Political conversation is dicey and dangerous. Defending one’s own party or dishing on the opponents of that party can bring out the worst in people. When it comes to politics, everybody wants his or her side to be right, and many will defend that side—even if it means creating excuses or making an issue out of something that would normally not matter. While I myself fall somewhere in the middle, I have friends who are very conservative and friends who are very liberal. Perhaps it’s because I respect and agree with each of them on different issues that I find political discussion to be rather awkward.

I’m skeptical of political rhetoric, and aware that what we see in the media is tainted—it’s only half the story, if that. Consequently, when someone starts bashing a candidate, I am most likely to look for the other side of the argument, or find a way to defend that candidate. This is particularly true when the attacks have nothing to do with beliefs or policy. I’m sorry, but word plays on Obama’s name, comparisons between Palin and Clinton’s looks, or jokes about McCain’s age are simply below the belt.

When it comes to true issues, I think it is important to remember that no source is truly unbiased. The lens through which we are invited to view a candidate, election, or issue will color the way we see that issue, and it is important to recognize that lens and do our best to see beyond it—to understand that there is another perspective, or way of seeing.

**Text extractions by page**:
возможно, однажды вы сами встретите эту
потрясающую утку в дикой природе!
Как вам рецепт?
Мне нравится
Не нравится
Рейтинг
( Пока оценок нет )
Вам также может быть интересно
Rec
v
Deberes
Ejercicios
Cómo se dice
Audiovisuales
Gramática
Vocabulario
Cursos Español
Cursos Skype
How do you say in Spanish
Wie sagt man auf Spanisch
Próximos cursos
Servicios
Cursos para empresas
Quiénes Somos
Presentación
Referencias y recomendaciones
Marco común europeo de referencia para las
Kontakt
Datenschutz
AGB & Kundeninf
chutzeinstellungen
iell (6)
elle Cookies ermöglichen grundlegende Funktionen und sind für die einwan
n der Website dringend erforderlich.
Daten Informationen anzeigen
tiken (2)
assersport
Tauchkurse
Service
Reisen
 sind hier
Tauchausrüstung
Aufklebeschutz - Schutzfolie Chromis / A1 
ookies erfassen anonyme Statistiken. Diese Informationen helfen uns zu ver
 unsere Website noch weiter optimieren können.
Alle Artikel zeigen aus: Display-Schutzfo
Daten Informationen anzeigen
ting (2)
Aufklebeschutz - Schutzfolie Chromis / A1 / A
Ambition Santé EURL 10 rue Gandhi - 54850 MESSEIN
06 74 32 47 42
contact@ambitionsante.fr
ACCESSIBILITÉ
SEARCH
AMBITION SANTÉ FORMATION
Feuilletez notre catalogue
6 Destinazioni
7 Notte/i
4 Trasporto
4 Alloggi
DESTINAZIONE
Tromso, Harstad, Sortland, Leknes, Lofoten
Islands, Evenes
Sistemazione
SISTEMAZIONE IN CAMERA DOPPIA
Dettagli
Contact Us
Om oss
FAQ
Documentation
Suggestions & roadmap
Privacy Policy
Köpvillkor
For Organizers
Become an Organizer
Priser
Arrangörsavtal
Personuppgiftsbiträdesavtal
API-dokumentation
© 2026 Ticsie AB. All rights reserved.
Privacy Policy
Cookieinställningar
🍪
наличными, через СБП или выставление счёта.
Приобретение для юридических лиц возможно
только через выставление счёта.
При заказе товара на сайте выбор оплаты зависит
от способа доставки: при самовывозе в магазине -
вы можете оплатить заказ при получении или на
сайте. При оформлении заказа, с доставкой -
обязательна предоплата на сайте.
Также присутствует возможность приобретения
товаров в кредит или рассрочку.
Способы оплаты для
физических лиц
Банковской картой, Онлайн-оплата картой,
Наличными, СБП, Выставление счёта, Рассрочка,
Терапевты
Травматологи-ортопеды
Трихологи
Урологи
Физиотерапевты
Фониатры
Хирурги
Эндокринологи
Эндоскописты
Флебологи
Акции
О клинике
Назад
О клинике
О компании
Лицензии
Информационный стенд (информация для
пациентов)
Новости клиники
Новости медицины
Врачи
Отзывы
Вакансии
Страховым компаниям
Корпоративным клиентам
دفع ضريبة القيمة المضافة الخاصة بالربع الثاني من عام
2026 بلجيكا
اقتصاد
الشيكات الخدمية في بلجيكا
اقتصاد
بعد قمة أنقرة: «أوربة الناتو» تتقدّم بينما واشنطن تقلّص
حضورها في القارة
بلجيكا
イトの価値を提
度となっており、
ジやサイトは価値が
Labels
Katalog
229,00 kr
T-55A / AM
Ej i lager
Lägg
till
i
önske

**Job 1**: In the essay on political conversation, what is the writer most likely to do when someone starts bashing a candidate?
**Job 2**: Write the next part of the essay on political conversation, picking up right after its final sentence.

**Your response 1**: The writer is most likely to look for the other side of the argument or find a way to defend that candidate.

**Your response 2**:
Politicians, and those well-versed in political discussion, are masters at angling the lens through which we view the issue. It is for this reason that I am wary of political rhetoric, and suspicious of what happens when we get too caught up either in the media, or in the desire to prove that our own party is right. Often, what happens is that we forget about the issues, we cling only to the facts that are convenient, and we begin attacking individuals.

A recent example of this arose in the days following McCain’s announcement that Sarah Palin would be his running mate. Listening to the media, it seemed as if Palin’s personal life carried more weight than her beliefs or experience. The attacks made against Palin were petty and childish, and I highly respect Obama’s clear response that families are off limits. This is not an attempt to endorse or belittle either candidate, but rather, to make a point about the way we often play information to our advantage. Liberals, who normally advocate for the equality of women, were quick to question Palin’s ability to run for office while parenting five children. A factor that would have been a point of pride in a liberal candidate became a potential weakness when it was on the wrong side of the ticket.

Liberals, however, have not been the only ones to show hypocrisy in recent days. Following the announcement that Palin’s unwed daughter Bristol is pregnant, liberals sat back waiting for conservatives to react with disgust. Yet, conservatives have not delivered. This, I was pleased to see. To me, the disgust came over the fact that this was even an issue—that the media would go so low as to continually plaster the story of that poor girl and her boyfriend all over the news. But as frustrated as I was with the media, I found another issue to be nearly as disturbing. Why did the media think this was news? Why did liberals expect a reaction? Could it be that in the past, issues of morality have led to a rise of judgment from conservative camps? I question conservative’s quick dismissal of this “immorality” for the same reason that I question the liberal’s hasty attack of Palin’s motherhood—it doesn’t seem to fit. As conservatives ask liberals how they would respond to Palin if she were on the other ticket, they should ask themselves the same thing. Would they have given grace so freely if they disagreed with Palin’s politics, and wanted her to look bad?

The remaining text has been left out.